__REQUIRED ACTIONS__:
a) Rewrite the paragraph of the tribute to Mike that begins "In many Orthodox prayers" as a short bulleted list that keeps its main points.
b) Write what comes next in the tribute to Mike, picking up right after its final line.

# START OF DOCUMENT TEXT

Let’s be clear – there is nothing wrong with those thoughts and words. Because that’s what our mindlogic sounds like. But our hearts have their own logic. It’s in our hearts where all whom we love and care for dwell. It is the God-part of us that makes us so vulnerable when we love . . .  and when a loved one dies, that part isn’t having any of the mind’s ramblings.

“NO–NO – It’s NOT POSSIBLE! Mike can’t die like this; he can’t leave us; we have to be able to see him and say goodbye . . . Mike, how can you leave us like this? The doctors said there was a good chance you’ll recover after a few months . . . this is terrible!”

This is what our grief will sound like at times as the waves of Mike’s memory wash up against our heart’s shore.

I’m losing a dear dear friend of 45 years . .. . who brought such love and joy to my life . . . and a large hole has opened up inside me, and in all of us who love him . . . present tense . . . we LOVE him. And yes, I’m angry at times, and all my memories are now tinged with a sadness at my loss of all the conversations and interactions I can no longer have with my dearest of friends.

Finally, these thoughts are from what I’m calling my humble but strong “Hat of Faith,” which scripture and holy Tradition teach me to believe and hope though I can’t “scientifically prove” the following assertions.

In many Orthodox prayers, we acknowledge one of the many biblical confessions of who Jesus is: “The great Physician of our souls and Bodies.” He came to carry all our pains and sorrows, and He alone can and will, by His grace and however long it takes, heal this “Mike Heath wound,” this chasm between our heads and our hearts.

He will gently knit us back together, and we will find more and more ways to be thankful for the time we did have with Mike, and to recognize how wonderful GOD, in and through Mike, blessed us with glimpses and experiences of Paradise. What my faith knows, is that whether one knew or believed in God, when they met Mike, they met Christ in Mike, and tasted a tiny bit of heaven.

Mike was one of the smartest men I’ve ever known. And quick witted. And so funny and humble at the same time. An amazing mind and heart. But at 8:30 Central time on Tuesday December 8, 2020, this Mike, our Mike, began to

         “see what his eyes had never seen,”

# END OF DOCUMENT TEXT
# START OF INFORMATION SUPPLIED

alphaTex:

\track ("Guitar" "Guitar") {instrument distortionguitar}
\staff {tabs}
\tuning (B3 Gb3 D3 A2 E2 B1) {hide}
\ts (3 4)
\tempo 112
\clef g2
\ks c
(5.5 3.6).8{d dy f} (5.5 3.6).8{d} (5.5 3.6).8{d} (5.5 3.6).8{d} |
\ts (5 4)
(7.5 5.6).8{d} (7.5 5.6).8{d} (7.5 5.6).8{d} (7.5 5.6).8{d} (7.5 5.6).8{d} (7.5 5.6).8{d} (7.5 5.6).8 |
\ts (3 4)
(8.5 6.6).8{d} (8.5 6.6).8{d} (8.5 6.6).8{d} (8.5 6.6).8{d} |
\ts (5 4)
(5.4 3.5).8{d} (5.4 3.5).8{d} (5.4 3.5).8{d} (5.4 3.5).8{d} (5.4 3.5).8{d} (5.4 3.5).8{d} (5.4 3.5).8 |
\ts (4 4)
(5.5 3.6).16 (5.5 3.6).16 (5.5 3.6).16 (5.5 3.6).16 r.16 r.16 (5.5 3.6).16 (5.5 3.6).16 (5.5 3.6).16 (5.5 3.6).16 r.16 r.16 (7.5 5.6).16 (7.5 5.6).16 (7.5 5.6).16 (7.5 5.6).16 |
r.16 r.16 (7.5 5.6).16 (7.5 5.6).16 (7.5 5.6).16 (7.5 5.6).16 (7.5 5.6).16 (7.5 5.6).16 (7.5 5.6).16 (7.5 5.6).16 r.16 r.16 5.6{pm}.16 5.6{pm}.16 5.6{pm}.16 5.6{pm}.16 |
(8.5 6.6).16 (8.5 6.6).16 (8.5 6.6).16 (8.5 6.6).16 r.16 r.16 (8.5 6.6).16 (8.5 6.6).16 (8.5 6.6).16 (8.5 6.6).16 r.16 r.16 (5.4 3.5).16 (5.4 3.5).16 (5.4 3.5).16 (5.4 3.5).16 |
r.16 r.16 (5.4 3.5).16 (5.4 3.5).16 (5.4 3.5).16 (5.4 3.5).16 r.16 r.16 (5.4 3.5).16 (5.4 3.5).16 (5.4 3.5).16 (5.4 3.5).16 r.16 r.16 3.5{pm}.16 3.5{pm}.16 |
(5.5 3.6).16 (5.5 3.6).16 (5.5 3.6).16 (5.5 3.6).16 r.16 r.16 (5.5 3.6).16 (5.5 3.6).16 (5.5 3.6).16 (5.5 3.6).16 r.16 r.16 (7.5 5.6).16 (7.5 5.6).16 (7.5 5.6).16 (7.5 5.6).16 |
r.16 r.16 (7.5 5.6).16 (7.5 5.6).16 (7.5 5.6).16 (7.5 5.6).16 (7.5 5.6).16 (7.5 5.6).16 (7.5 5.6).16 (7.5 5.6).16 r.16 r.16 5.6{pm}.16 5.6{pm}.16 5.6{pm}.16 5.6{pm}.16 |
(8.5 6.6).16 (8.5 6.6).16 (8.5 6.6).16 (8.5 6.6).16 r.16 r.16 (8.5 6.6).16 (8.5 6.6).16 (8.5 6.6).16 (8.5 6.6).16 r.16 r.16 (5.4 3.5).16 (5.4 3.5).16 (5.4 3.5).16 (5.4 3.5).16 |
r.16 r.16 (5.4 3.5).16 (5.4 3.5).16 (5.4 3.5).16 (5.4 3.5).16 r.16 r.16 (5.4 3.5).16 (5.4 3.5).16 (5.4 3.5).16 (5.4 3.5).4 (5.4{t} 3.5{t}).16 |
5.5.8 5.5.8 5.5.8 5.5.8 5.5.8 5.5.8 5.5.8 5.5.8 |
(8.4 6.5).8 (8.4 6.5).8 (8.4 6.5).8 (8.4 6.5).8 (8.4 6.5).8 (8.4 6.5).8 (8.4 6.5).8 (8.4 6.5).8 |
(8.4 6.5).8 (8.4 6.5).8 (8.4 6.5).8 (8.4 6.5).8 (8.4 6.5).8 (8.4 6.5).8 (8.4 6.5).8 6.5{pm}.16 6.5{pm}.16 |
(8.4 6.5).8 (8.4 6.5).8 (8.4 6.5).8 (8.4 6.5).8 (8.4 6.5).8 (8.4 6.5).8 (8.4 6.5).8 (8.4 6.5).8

# END OF INFORMATION SUPPLIED

__PER-TASK OUTPUTS__:
a)
- Many Orthodox prayers confess Jesus as "The great Physician of our souls and Bodies."
- He came to carry all our pains and sorrows.
- By His grace, and however long it takes, He alone can and will heal this "Mike Heath wound," the chasm between our heads and our hearts.

b)
         “to hear what his ears had never heard” while living among us,
         “and to experience things” which, in spite of Mike’s great  
         intelligence, reading, and study, had never even entered into his
         or anyone’s consciousness while on the earth. 1 Corinthians 2:9

At the hour of his death, escorted by His Guardian angel, all of this was just beginning to dawn on our Mike. And now God has begun to teach Mike the “language of heaven,” which the great fathers and mothers of our Faith have told us, is  SILENCE.  And believe it or not, I don’t think Mike will have any problem learning that language.

You see, Mike is beginning to experience the universe’s greatest Mystery, “hidden before all ages.”  The blessed and divine Trinity, the Father, Son, and Holy Spirit, Who out of their eternal love within each Other, spoke creation and each one of us into existence.  “Let us make man in our image, according to our likeness …”  Let us wondrously knit Mike in his mother’s womb . . . and give him as gift to all who will know him.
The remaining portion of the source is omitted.